What the machine is really asking
At floor level, Double Double Bonus should be treated as a paytable-and-decision game, not as a lucky machine. That is the difference between video poker and most slots: once the cards appear, the player still has a meaningful job.
Bonus versions change what the player is really chasing. Four-of-a-kind is no longer one simple category; rank, kicker, and paytable details can move serious value around.
The math behind the hold
Bonus-style video poker changes the distribution of value. The EV still comes from $EV=\sum p_i\times x_i$, but more value is pushed into special quads, kickers, jokers, or premium ranks. That usually means bigger bursts, longer dry spells, and more punishment for sloppy holds.

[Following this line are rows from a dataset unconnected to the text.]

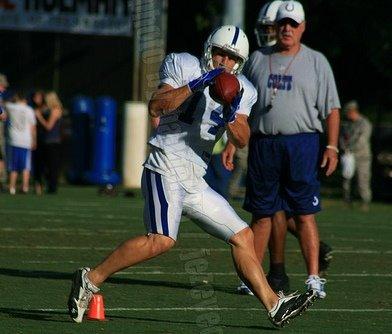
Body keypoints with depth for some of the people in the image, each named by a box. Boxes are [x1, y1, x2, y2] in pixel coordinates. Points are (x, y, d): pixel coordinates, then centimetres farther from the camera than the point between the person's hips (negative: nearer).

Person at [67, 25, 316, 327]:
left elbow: (242, 141, 4)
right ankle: (91, 279, -18)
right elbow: (155, 108, -13)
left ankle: (275, 307, 12)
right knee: (162, 240, -25)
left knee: (243, 237, 7)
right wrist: (193, 86, -20)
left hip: (195, 180, 7)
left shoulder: (241, 91, 15)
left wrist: (232, 117, -15)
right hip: (167, 164, -7)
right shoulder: (184, 66, -1)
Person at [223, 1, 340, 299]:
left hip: (301, 143, -3)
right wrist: (232, 142, 9)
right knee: (262, 214, 8)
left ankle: (314, 279, -6)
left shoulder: (316, 62, 5)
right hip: (263, 143, 3)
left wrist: (332, 147, -6)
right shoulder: (258, 59, 13)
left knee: (304, 214, -6)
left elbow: (331, 109, 4)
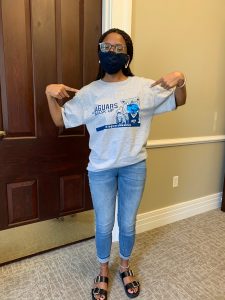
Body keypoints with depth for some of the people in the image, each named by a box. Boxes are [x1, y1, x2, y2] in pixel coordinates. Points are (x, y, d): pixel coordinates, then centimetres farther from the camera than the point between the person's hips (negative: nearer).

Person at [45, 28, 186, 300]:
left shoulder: (144, 87, -2)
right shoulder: (89, 93, -3)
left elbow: (179, 102, 6)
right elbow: (60, 121, 2)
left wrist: (181, 81, -15)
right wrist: (50, 94, -15)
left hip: (134, 166, 1)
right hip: (101, 169, 0)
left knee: (128, 224, 17)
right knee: (104, 226, 14)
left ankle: (125, 266, 46)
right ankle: (103, 271, 43)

A clean way to think about the subject is this: the casino does not need every hand, spin, or roll to lose. It only needs the average price to be in its favor after enough decisions. One lucky hit can beat the math for a moment; repeated action lets the math stand back up.
The mistake that gets expensive
The common mistake is playing video poker like a slot: press buttons quickly, ignore the paytable, and make hold decisions by instinct. That turns a skill game back into expensive button pushing.
The punchy rule is simple: do not pay extra just because the game made the extra bet easy to reach. Felt layout is not advice. A glowing machine screen is not advice. A cheering table is not advice. Your bankroll needs numbers, not applause.
The casino-floor truth
The casino-floor truth about Double Double Bonus is simple: good players look boring. They check the paytable, play slower than slot players, use a strategy chart when allowed, and do not celebrate bad holds that accidentally won. The machine pays outcomes, but the edge is shaped before the draw button is pressed.
The practical takeaway for double double bonus: slow down, read the paytable, and make the correct hold even when the prettier choice is begging for attention. In video poker, discipline is not a motivational poster. It is part of the return.